Task to carry out -
Return the text of every record below line for line, with nothing changed, added, or left out.

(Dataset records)
┄┄┄┄┄┄

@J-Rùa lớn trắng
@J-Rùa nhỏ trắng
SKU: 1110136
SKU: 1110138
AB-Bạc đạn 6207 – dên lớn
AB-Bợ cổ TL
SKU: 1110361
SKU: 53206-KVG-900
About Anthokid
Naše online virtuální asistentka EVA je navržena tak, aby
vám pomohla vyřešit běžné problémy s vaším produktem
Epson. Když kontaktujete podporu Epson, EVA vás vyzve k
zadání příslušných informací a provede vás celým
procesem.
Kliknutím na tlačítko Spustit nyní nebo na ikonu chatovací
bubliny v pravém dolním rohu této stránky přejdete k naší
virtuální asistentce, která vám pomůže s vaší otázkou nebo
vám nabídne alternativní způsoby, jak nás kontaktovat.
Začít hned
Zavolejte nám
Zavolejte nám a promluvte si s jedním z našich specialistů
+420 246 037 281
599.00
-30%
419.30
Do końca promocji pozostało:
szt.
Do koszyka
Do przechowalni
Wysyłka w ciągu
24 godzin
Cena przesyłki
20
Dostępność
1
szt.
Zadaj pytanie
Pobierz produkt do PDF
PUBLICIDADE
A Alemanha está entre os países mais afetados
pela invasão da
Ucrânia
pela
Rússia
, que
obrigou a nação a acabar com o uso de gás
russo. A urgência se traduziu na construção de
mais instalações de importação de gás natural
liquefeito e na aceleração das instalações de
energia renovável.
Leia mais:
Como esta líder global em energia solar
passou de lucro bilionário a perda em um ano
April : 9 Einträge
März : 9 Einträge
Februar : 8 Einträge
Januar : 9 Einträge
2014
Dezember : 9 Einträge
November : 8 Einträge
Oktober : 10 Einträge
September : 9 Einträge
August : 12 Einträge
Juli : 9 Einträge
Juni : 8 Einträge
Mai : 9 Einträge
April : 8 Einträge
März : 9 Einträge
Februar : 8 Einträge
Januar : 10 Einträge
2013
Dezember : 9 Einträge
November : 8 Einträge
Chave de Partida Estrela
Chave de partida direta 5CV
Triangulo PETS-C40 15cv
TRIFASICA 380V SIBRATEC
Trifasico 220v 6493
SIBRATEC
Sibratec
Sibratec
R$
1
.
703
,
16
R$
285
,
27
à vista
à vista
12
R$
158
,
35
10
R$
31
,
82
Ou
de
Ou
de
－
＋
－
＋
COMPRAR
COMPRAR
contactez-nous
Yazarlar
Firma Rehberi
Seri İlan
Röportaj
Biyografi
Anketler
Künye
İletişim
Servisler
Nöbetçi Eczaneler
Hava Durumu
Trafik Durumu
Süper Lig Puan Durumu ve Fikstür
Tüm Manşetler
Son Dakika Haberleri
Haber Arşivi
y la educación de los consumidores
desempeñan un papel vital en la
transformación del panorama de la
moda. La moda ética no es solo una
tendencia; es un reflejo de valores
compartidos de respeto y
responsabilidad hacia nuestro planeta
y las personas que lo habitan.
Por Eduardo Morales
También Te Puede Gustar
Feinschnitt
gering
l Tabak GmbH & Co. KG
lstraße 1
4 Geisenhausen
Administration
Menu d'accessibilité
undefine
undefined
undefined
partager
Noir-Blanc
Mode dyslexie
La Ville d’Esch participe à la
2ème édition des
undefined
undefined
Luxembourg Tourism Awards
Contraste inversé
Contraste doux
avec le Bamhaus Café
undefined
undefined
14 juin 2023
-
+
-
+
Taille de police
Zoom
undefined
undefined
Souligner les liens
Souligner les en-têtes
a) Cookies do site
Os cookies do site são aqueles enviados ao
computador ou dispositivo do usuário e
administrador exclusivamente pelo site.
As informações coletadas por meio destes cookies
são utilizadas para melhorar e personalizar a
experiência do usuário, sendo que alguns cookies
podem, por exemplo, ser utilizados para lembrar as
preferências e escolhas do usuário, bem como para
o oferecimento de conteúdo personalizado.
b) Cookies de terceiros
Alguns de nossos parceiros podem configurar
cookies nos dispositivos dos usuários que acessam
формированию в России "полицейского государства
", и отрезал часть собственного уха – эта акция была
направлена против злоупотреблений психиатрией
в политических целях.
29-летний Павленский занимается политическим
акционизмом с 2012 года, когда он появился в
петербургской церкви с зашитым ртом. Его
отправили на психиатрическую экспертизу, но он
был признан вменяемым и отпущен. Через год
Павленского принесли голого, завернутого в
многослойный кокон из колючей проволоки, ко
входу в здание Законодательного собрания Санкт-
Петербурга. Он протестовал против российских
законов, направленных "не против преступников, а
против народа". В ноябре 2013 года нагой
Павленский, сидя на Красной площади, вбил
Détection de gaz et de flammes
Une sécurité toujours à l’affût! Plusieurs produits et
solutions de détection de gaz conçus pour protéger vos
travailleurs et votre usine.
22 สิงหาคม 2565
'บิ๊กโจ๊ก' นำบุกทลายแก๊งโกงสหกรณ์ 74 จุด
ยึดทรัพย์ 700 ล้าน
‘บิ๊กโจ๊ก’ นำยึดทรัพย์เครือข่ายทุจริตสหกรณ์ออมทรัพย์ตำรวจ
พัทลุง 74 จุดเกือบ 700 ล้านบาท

┄┄┄┄┄┄

Solution to this task -
@J-Rùa lớn trắng
@J-Rùa nhỏ trắng
SKU: 1110136
SKU: 1110138
AB-Bạc đạn 6207 – dên lớn
AB-Bợ cổ TL
SKU: 1110361
SKU: 53206-KVG-900
About Anthokid
Naše online virtuální asistentka EVA je navržena tak, aby
vám pomohla vyřešit běžné problémy s vaším produktem
Epson. Když kontaktujete podporu Epson, EVA vás vyzve k
zadání příslušných informací a provede vás celým
procesem.
Kliknutím na tlačítko Spustit nyní nebo na ikonu chatovací
bubliny v pravém dolním rohu této stránky přejdete k naší
virtuální asistentce, která vám pomůže s vaší otázkou nebo
vám nabídne alternativní způsoby, jak nás kontaktovat.
Začít hned
Zavolejte nám
Zavolejte nám a promluvte si s jedním z našich specialistů
+420 246 037 281
599.00
-30%
419.30
Do końca promocji pozostało:
szt.
Do koszyka
Do przechowalni
Wysyłka w ciągu
24 godzin
Cena przesyłki
20
Dostępność
1
szt.
Zadaj pytanie
Pobierz produkt do PDF
PUBLICIDADE
A Alemanha está entre os países mais afetados
pela invasão da
Ucrânia
pela
Rússia
, que
obrigou a nação a acabar com o uso de gás
russo. A urgência se traduziu na construção de
mais instalações de importação de gás natural
liquefeito e na aceleração das instalações de
energia renovável.
Leia mais:
Como esta líder global em energia solar
passou de lucro bilionário a perda em um ano
April : 9 Einträge
März : 9 Einträge
Februar : 8 Einträge
Januar : 9 Einträge
2014
Dezember : 9 Einträge
November : 8 Einträge
Oktober : 10 Einträge
September : 9 Einträge
August : 12 Einträge
Juli : 9 Einträge
Juni : 8 Einträge
Mai : 9 Einträge
April : 8 Einträge
März : 9 Einträge
Februar : 8 Einträge
Januar : 10 Einträge
2013
Dezember : 9 Einträge
November : 8 Einträge
Chave de Partida Estrela
Chave de partida direta 5CV
Triangulo PETS-C40 15cv
TRIFASICA 380V SIBRATEC
Trifasico 220v 6493
SIBRATEC
Sibratec
Sibratec
R$
1
.
703
,
16
R$
285
,
27
à vista
à vista
12
R$
158
,
35
10
R$
31
,
82
Ou
de
Ou
de
－
＋
－
＋
COMPRAR
COMPRAR
contactez-nous
Yazarlar
Firma Rehberi
Seri İlan
Röportaj
Biyografi
Anketler
Künye
İletişim
Servisler
Nöbetçi Eczaneler
Hava Durumu
Trafik Durumu
Süper Lig Puan Durumu ve Fikstür
Tüm Manşetler
Son Dakika Haberleri
Haber Arşivi
y la educación de los consumidores
desempeñan un papel vital en la
transformación del panorama de la
moda. La moda ética no es solo una
tendencia; es un reflejo de valores
compartidos de respeto y
responsabilidad hacia nuestro planeta
y las personas que lo habitan.
Por Eduardo Morales
También Te Puede Gustar
Feinschnitt
gering
l Tabak GmbH & Co. KG
lstraße 1
4 Geisenhausen
Administration
Menu d'accessibilité
undefine
undefined
undefined
partager
Noir-Blanc
Mode dyslexie
La Ville d’Esch participe à la
2ème édition des
undefined
undefined
Luxembourg Tourism Awards
Contraste inversé
Contraste doux
avec le Bamhaus Café
undefined
undefined
14 juin 2023
-
+
-
+
Taille de police
Zoom
undefined
undefined
Souligner les liens
Souligner les en-têtes
a) Cookies do site
Os cookies do site são aqueles enviados ao
computador ou dispositivo do usuário e
administrador exclusivamente pelo site.
As informações coletadas por meio destes cookies
são utilizadas para melhorar e personalizar a
experiência do usuário, sendo que alguns cookies
podem, por exemplo, ser utilizados para lembrar as
preferências e escolhas do usuário, bem como para
o oferecimento de conteúdo personalizado.
b) Cookies de terceiros
Alguns de nossos parceiros podem configurar
cookies nos dispositivos dos usuários que acessam
формированию в России "полицейского государства
", и отрезал часть собственного уха – эта акция была
направлена против злоупотреблений психиатрией
в политических целях.
29-летний Павленский занимается политическим
акционизмом с 2012 года, когда он появился в
петербургской церкви с зашитым ртом. Его
отправили на психиатрическую экспертизу, но он
был признан вменяемым и отпущен. Через год
Павленского принесли голого, завернутого в
многослойный кокон из колючей проволоки, ко
входу в здание Законодательного собрания Санкт-
Петербурга. Он протестовал против российских
законов, направленных "не против преступников, а
против народа". В ноябре 2013 года нагой
Павленский, сидя на Красной площади, вбил
Détection de gaz et de flammes
Une sécurité toujours à l’affût! Plusieurs produits et
solutions de détection de gaz conçus pour protéger vos
travailleurs et votre usine.
22 สิงหาคม 2565
'บิ๊กโจ๊ก' นำบุกทลายแก๊งโกงสหกรณ์ 74 จุด
ยึดทรัพย์ 700 ล้าน
‘บิ๊กโจ๊ก’ นำยึดทรัพย์เครือข่ายทุจริตสหกรณ์ออมทรัพย์ตำรวจ
พัทลุง 74 จุดเกือบ 700 ล้านบาท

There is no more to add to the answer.